The Vancouver Police have issued an unusual public safety warning about former BC Lions player Joshua Boden.

Boden was charged with sexual assault September 10 after allegedly groping a woman near Commercial Drive on Labour Day. Police added a charge of resisting arrest and one count of obstruction of a police officer after Boden allegedly got into a "very violent" struggle with officers as they tried to take him into custody. 

The 23-year-old is also facing charges stemming from another alleged sexual assault on Alberni Street August 29. That charge was added on September 15, while Boden was still in police custody.

Const. Lindsey Houghton says the department has taken the extraordinary measure of issuing a public warning because they believe he poses a safety risk to the community.

"The way he selected and targeted the victims the investigators felt the need to warn the public," he told ctvbc.ca.

Boden has not been convicted of the accused assaults and is due to appear in court October 15 to answer to the charges. He was released from custody after a bail hearing Friday. Vancouver Police say he resides in Surrey.

The Vancouver Police are still appealing for the victim of another sexual assault to come forward. The woman was assaulted while waiting at a bus stop on Burrard Street in downtown Vancouver September 3.

The suspect in that case is described as a black man around 26-years-old, five feet, 11 inches tall with a muscular build.

After Boden's arrest, his former coach, the BC Lions' Wally Buono, told CTV News he was saddened by the news.

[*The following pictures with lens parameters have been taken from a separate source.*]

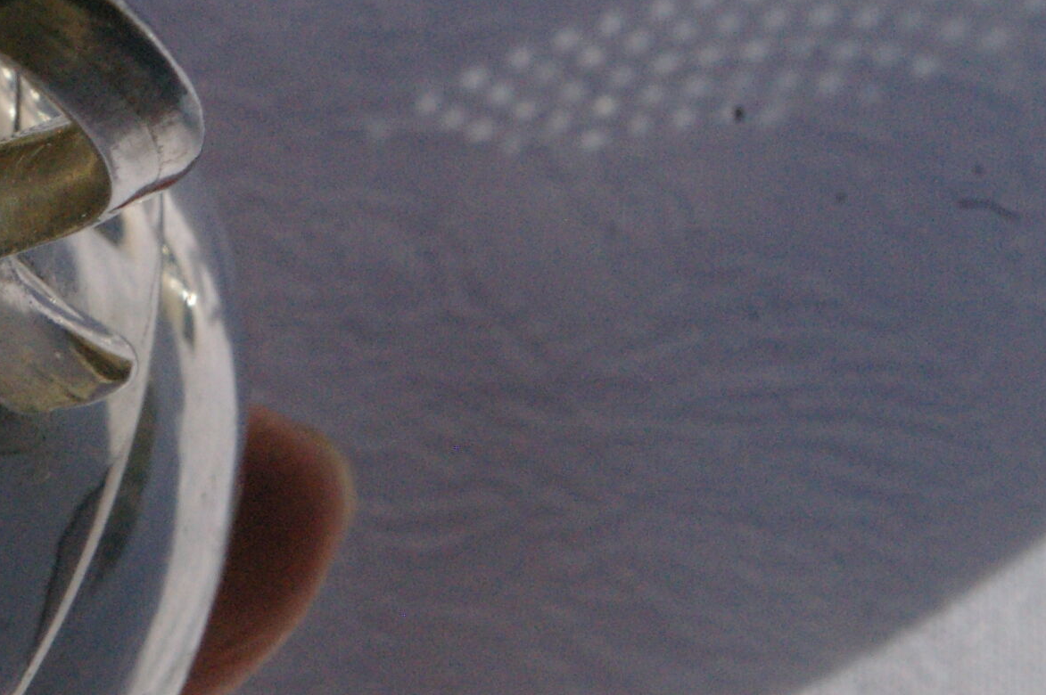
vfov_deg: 13.4
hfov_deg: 19.6
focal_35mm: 100
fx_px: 2903
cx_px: -94
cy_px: -32
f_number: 13
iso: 1600
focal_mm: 26
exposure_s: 1/1000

"At the end of the day, you gotta do things to help people, but you know they have to help themselves," Buono said. "Unfortunately, it didn't work out."

Boden was a wide receiver for the Lions during the 2006-07 CFL seasons, but was cut from the team after being charged with domestic assault, mischief and theft in April 2008.

The charges were dropped four months later, when his ex-girlfriend, Kimberly Hallgarth, said she couldn't remember key details of the assault.

Hallgarth, a 33-year-old tanning salon owner and single mother, was found dead in her rented Burnaby home in March 2009. Boden is not a suspect in the case.

Homicide investigators said Hallgarth's murder was not a random act. No arrests have been made in her death.

Boden was given a second chance in the CFL with the Hamilton Tiger-Cats, signing with the club in September 2008. He was cut after only one game, ironically against the BC Lions, when the player he was replacing recovered from his injury.